Text-based design files:
======

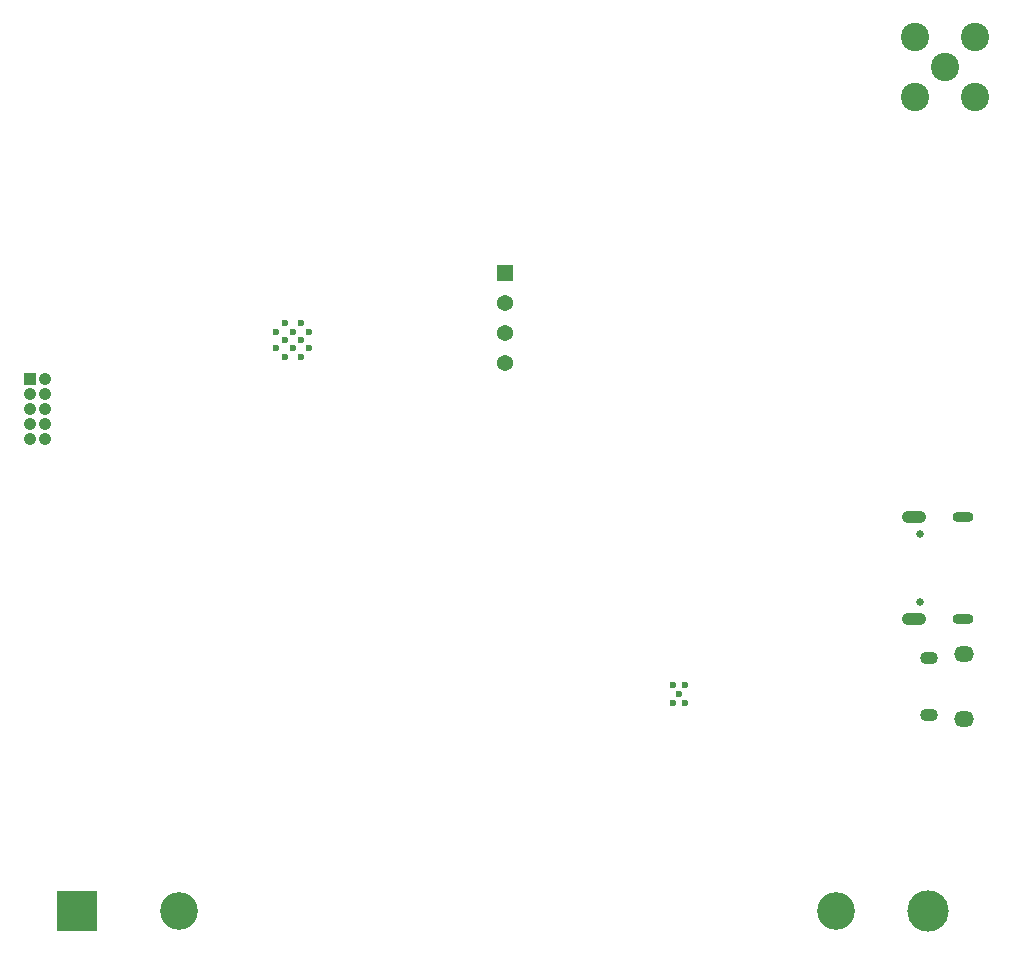
<source format=gbr>
%TF.GenerationSoftware,KiCad,Pcbnew,9.0.0*%
%TF.CreationDate,2025-06-04T09:40:56+09:00*%
%TF.ProjectId,FLP_PCB_host,464c505f-5043-4425-9f68-6f73742e6b69,rev?*%
%TF.SameCoordinates,Original*%
%TF.FileFunction,Soldermask,Bot*%
%TF.FilePolarity,Negative*%
%FSLAX46Y46*%
G04 Gerber Fmt 4.6, Leading zero omitted, Abs format (unit mm)*
G04 Created by KiCad (PCBNEW 9.0.0) date 2025-06-04 09:40:56*
%MOMM*%
%LPD*%
G01*
G04 APERTURE LIST*
%ADD10C,0.650000*%
%ADD11O,2.100000X1.050000*%
%ADD12O,1.800000X0.900000*%
%ADD13C,2.400000*%
%ADD14R,1.050000X1.050000*%
%ADD15C,1.050000*%
%ADD16C,0.600000*%
%ADD17C,3.200000*%
%ADD18R,3.500000X3.500000*%
%ADD19C,3.500000*%
%ADD20O,1.700000X1.350000*%
%ADD21O,1.500000X1.100000*%
%ADD22R,1.370000X1.370000*%
%ADD23C,1.370000*%
G04 APERTURE END LIST*
D10*
%TO.C,UART1*%
X95320000Y-67890000D03*
X95320000Y-62110000D03*
D11*
X94820000Y-69320000D03*
X94820000Y-60680000D03*
D12*
X99000000Y-69320000D03*
X99000000Y-60680000D03*
%TD*%
D13*
%TO.C,J5*%
X97460000Y-22540000D03*
X100000000Y-25080000D03*
X100000000Y-20000000D03*
X94920000Y-20000000D03*
X94920000Y-25080000D03*
%TD*%
D14*
%TO.C,J3*%
X20030000Y-49000000D03*
D15*
X21300000Y-49000000D03*
X20030000Y-50270000D03*
X21300000Y-50270000D03*
X20030000Y-51540000D03*
X21300000Y-51540000D03*
X20030000Y-52810000D03*
X21300000Y-52810000D03*
X20030000Y-54080000D03*
X21300000Y-54080000D03*
%TD*%
D16*
%TO.C,U2*%
X74425000Y-74900000D03*
X74425000Y-76400000D03*
X74925000Y-75650000D03*
X75425000Y-74900000D03*
X75425000Y-76400000D03*
%TD*%
D17*
%TO.C,BT1*%
X32645000Y-94000000D03*
X88255000Y-94000000D03*
D18*
X24000000Y-94000000D03*
D19*
X96000000Y-94000000D03*
%TD*%
D20*
%TO.C,Charger1*%
X99115000Y-77755000D03*
D21*
X96115000Y-77445000D03*
X96115000Y-72605000D03*
D20*
X99115000Y-72295000D03*
%TD*%
D22*
%TO.C,J4*%
X60200000Y-39977500D03*
D23*
X60200000Y-42517500D03*
X60200000Y-45057500D03*
X60200000Y-47597500D03*
%TD*%
D16*
%TO.C,U1*%
X40850000Y-44990000D03*
X40850000Y-46390000D03*
X41550000Y-44290000D03*
X41550000Y-45690000D03*
X41550000Y-47090000D03*
X42250000Y-44990000D03*
X42250000Y-46390000D03*
X42950000Y-44290000D03*
X42950000Y-45690000D03*
X42950000Y-47090000D03*
X43650000Y-44990000D03*
X43650000Y-46390000D03*
%TD*%
M02*

</source>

======

Make an exact copy of all entries above, dropping the images.

→ Answer area:
<source format=gbr>
%TF.GenerationSoftware,KiCad,Pcbnew,9.0.0*%
%TF.CreationDate,2025-06-04T09:40:56+09:00*%
%TF.ProjectId,FLP_PCB_host,464c505f-5043-4425-9f68-6f73742e6b69,rev?*%
%TF.SameCoordinates,Original*%
%TF.FileFunction,Soldermask,Bot*%
%TF.FilePolarity,Negative*%
%FSLAX46Y46*%
G04 Gerber Fmt 4.6, Leading zero omitted, Abs format (unit mm)*
G04 Created by KiCad (PCBNEW 9.0.0) date 2025-06-04 09:40:56*
%MOMM*%
%LPD*%
G01*
G04 APERTURE LIST*
%ADD10C,0.650000*%
%ADD11O,2.100000X1.050000*%
%ADD12O,1.800000X0.900000*%
%ADD13C,2.400000*%
%ADD14R,1.050000X1.050000*%
%ADD15C,1.050000*%
%ADD16C,0.600000*%
%ADD17C,3.200000*%
%ADD18R,3.500000X3.500000*%
%ADD19C,3.500000*%
%ADD20O,1.700000X1.350000*%
%ADD21O,1.500000X1.100000*%
%ADD22R,1.370000X1.370000*%
%ADD23C,1.370000*%
G04 APERTURE END LIST*
D10*
%TO.C,UART1*%
X95320000Y-67890000D03*
X95320000Y-62110000D03*
D11*
X94820000Y-69320000D03*
X94820000Y-60680000D03*
D12*
X99000000Y-69320000D03*
X99000000Y-60680000D03*
%TD*%
D13*
%TO.C,J5*%
X97460000Y-22540000D03*
X100000000Y-25080000D03*
X100000000Y-20000000D03*
X94920000Y-20000000D03*
X94920000Y-25080000D03*
%TD*%
D14*
%TO.C,J3*%
X20030000Y-49000000D03*
D15*
X21300000Y-49000000D03*
X20030000Y-50270000D03*
X21300000Y-50270000D03*
X20030000Y-51540000D03*
X21300000Y-51540000D03*
X20030000Y-52810000D03*
X21300000Y-52810000D03*
X20030000Y-54080000D03*
X21300000Y-54080000D03*
%TD*%
D16*
%TO.C,U2*%
X74425000Y-74900000D03*
X74425000Y-76400000D03*
X74925000Y-75650000D03*
X75425000Y-74900000D03*
X75425000Y-76400000D03*
%TD*%
D17*
%TO.C,BT1*%
X32645000Y-94000000D03*
X88255000Y-94000000D03*
D18*
X24000000Y-94000000D03*
D19*
X96000000Y-94000000D03*
%TD*%
D20*
%TO.C,Charger1*%
X99115000Y-77755000D03*
D21*
X96115000Y-77445000D03*
X96115000Y-72605000D03*
D20*
X99115000Y-72295000D03*
%TD*%
D22*
%TO.C,J4*%
X60200000Y-39977500D03*
D23*
X60200000Y-42517500D03*
X60200000Y-45057500D03*
X60200000Y-47597500D03*
%TD*%
D16*
%TO.C,U1*%
X40850000Y-44990000D03*
X40850000Y-46390000D03*
X41550000Y-44290000D03*
X41550000Y-45690000D03*
X41550000Y-47090000D03*
X42250000Y-44990000D03*
X42250000Y-46390000D03*
X42950000Y-44290000D03*
X42950000Y-45690000D03*
X42950000Y-47090000D03*
X43650000Y-44990000D03*
X43650000Y-46390000D03*
%TD*%
M02*

</source>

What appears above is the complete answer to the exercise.